**WORK ITEM A**
Reproduce verbatim the part of the entries that opens with the line containing "CTV News: Webster" and runs through the end of the entries. Leave the picture markers out of your copy.

------ EXCERPT TO READ ------

I've never been a soldier, but I always wanted to be.

Not a real soldier, mind you. The men and women who keep our shores safe have a job I'd never want: Asked to kill in service of our country, but criticized at every turn for doing so.

No, what I wanted was to be John Rambo, John McClane and all the other action stars with J's in their first name. To fight in the jungle, tooth and nail, a M-16 machine gun strapped to my back and a machete at my side.

I imagine other people had this same dream, at age 6. And thus we have "Call of Duty Modern Warfare 2," a glimpse into the life of a soldier, as seen through the eyes of the Hollywood blockbuster.

The following dialog best sums up the plot: "We're almost out of fuel! You've got 30 seconds! Move!" "Look out!" "Target down, target down!"




Players are thrust into battle in several armed conflicts across the globe, from a Russian-led invasion of the United States to a militia uprising in Brazil.

What the "Call of Duty" series has always done well is portray war as a high-speed adrenaline rush where people die in seconds.

It happens so seamlessly. You walk through a crowded marketplace. Suddenly, men appear on the rooftops with rocket propelled grenades! The squad fans out, taking cover. Shots ring out. Both sides open fire. People fall to the ground, some hurt, some dead. You drop to one knee, take aim, fire a few rounds. An enemy drops. Another. The shell next to you explodes. Move up!

I've heard video games described as "electronic theme park rides," but that implies a very linear experience. "Modern Warfare 2" is a living, breathing battlefield that constantly challenges the player.

The tutorial part of the game tells you how to shoot from the hip and how to aim. To stop and aim takes time, so you have to adapt. Learn when to blind fire, when to take cover, when to move.

Meanwhile, chaos rains down around you. It doesn't matter which path you take, soldiers will kick down doors, snipe at you from high windows, flank your unit and fire at you from behind.

Truly good video games introduce you to the basic mechanics, then ask you to use them naturally in the game.

Sure, you can play "Modern Warfare 2" like you would "Doom," by charging ahead and always firing, but you'd end up dead again and again. Instead, you start to mimic the soldiers that surround you. Move up slowly. Take cover behind a barrier. Keep the area clear. Watch for snipers. Duck, weave, shoot, move.

There's a scene where you grab the mounted gun in an attack helicopter and go on a suicide run down the Washington, D.C. Mall, tearing Russian soldiers apart as the ship bursts into flames around you.

------ EXTRACTED MATERIAL ------

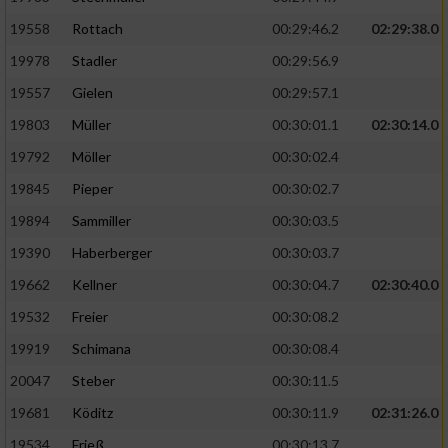
19558
Rottach
00:29:46.2
02:29:38.0
19978
Stadler
00:29:56.9
19557
Gielen
00:29:57.1
19803
Müller
00:30:01.1
02:30:14.0
19792
Möller
00:30:02.4
19845
Pieper
00:30:02.7
19894
Sammiller
00:30:03.5
19390
Haberberger
00:30:03.7
19662
Kellner
00:30:04.7
02:30:40.0
19532
Freier
00:30:08.2
19919
Schimana
00:30:08.4
20047
Steber
00:30:11.5
19681
Köditz
00:30:11.9
02:31:26.0
19534
Frieß
00:30:13.7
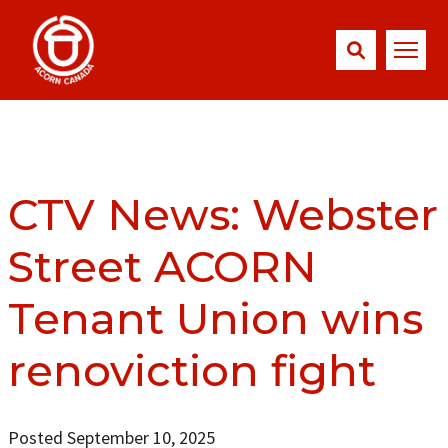
CTV News: Webster
Street ACORN
Tenant Union wins
renoviction fight
Posted September 10, 2025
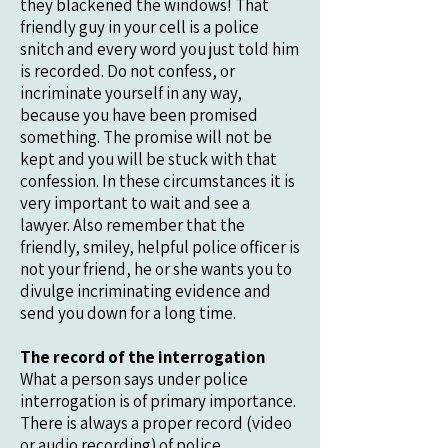
they blackened the windows! That
friendly guy in your cell is a police
snitch and every word you just told him
is recorded. Do not confess, or
incriminate yourself in any way,
because you have been promised
something. The promise will not be
kept and you will be stuck with that
confession. In these circumstances it is
very important to wait and see a
lawyer. Also remember that the
friendly, smiley, helpful police officer is
not your friend, he or she wants you to
divulge incriminating evidence and
send you down for a long time.
The record of the interrogation
What a person says under police
interrogation is of primary importance.
There is always a proper record (video
or audio recording) of police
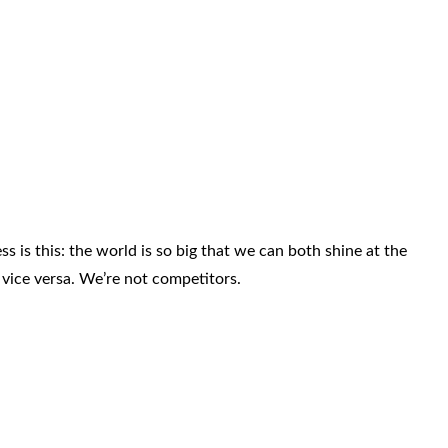
s is this: the world is so big that we can both shine at the
vice versa. We’re not competitors.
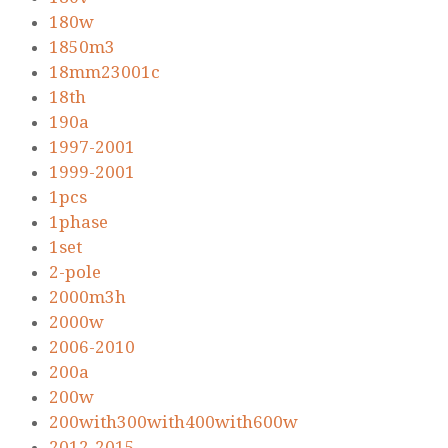
180w
1850m3
18mm23001c
18th
190a
1997-2001
1999-2001
1pcs
1phase
1set
2-pole
2000m3h
2000w
2006-2010
200a
200w
200with300with400with600w
2012-2015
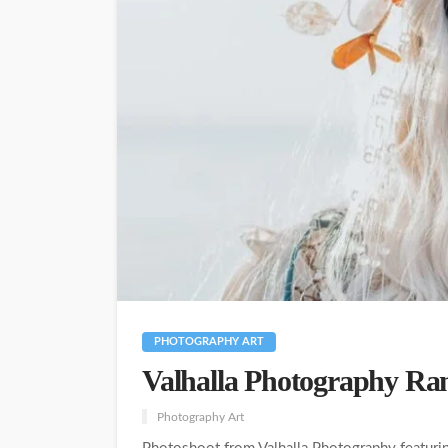
PHOTOGRAPHY ART
Valhalla Photography Ran
Photography Art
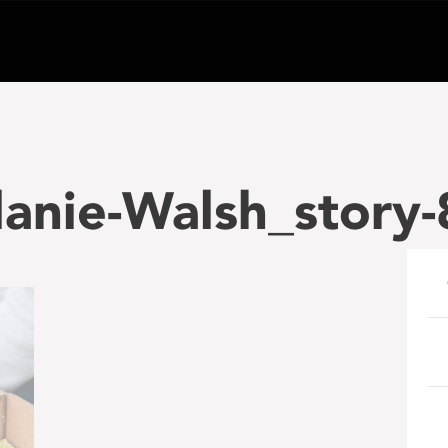
anie-Walsh_story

------

**WORK ITEM B**
Repeat word for word the part of the video game review that opens with the words "The tutorial part" and closes with "weave, shoot, move.".

**TASK SOLUTION A**
CTV News: Webster
Street ACORN
Tenant Union wins
renoviction fight
Posted September 10, 2025
they blackened the windows! That
friendly guy in your cell is a police
snitch and every word you just told him
is recorded. Do not confess, or
incriminate yourself in any way,
because you have been promised
something. The promise will not be
kept and you will be stuck with that
confession. In these circumstances it is
very important to wait and see a
lawyer. Also remember that the
friendly, smiley, helpful police officer is
not your friend, he or she wants you to
divulge incriminating evidence and
send you down for a long time.
The record of the interrogation
What a person says under police
interrogation is of primary importance.
There is always a proper record (video
or audio recording) of police
s is this: the world is so big that we can both shine at the
vice versa. We’re not competitors.
180w
1850m3
18mm23001c
18th
190a
1997-2001
1999-2001
1pcs
1phase
1set
2-pole
2000m3h
2000w
2006-2010
200a
200w
200with300with400with600w
2012-2015
PHOTOGRAPHY ART
Valhalla Photography Ran
Photography Art
anie-Walsh_story

**TASK SOLUTION B**
The tutorial part of the game tells you how to shoot from the hip and how to aim. To stop and aim takes time, so you have to adapt. Learn when to blind fire, when to take cover, when to move.

Meanwhile, chaos rains down around you. It doesn't matter which path you take, soldiers will kick down doors, snipe at you from high windows, flank your unit and fire at you from behind.

Truly good video games introduce you to the basic mechanics, then ask you to use them naturally in the game.

Sure, you can play "Modern Warfare 2" like you would "Doom," by charging ahead and always firing, but you'd end up dead again and again. Instead, you start to mimic the soldiers that surround you. Move up slowly. Take cover behind a barrier. Keep the area clear. Watch for snipers. Duck, weave, shoot, move.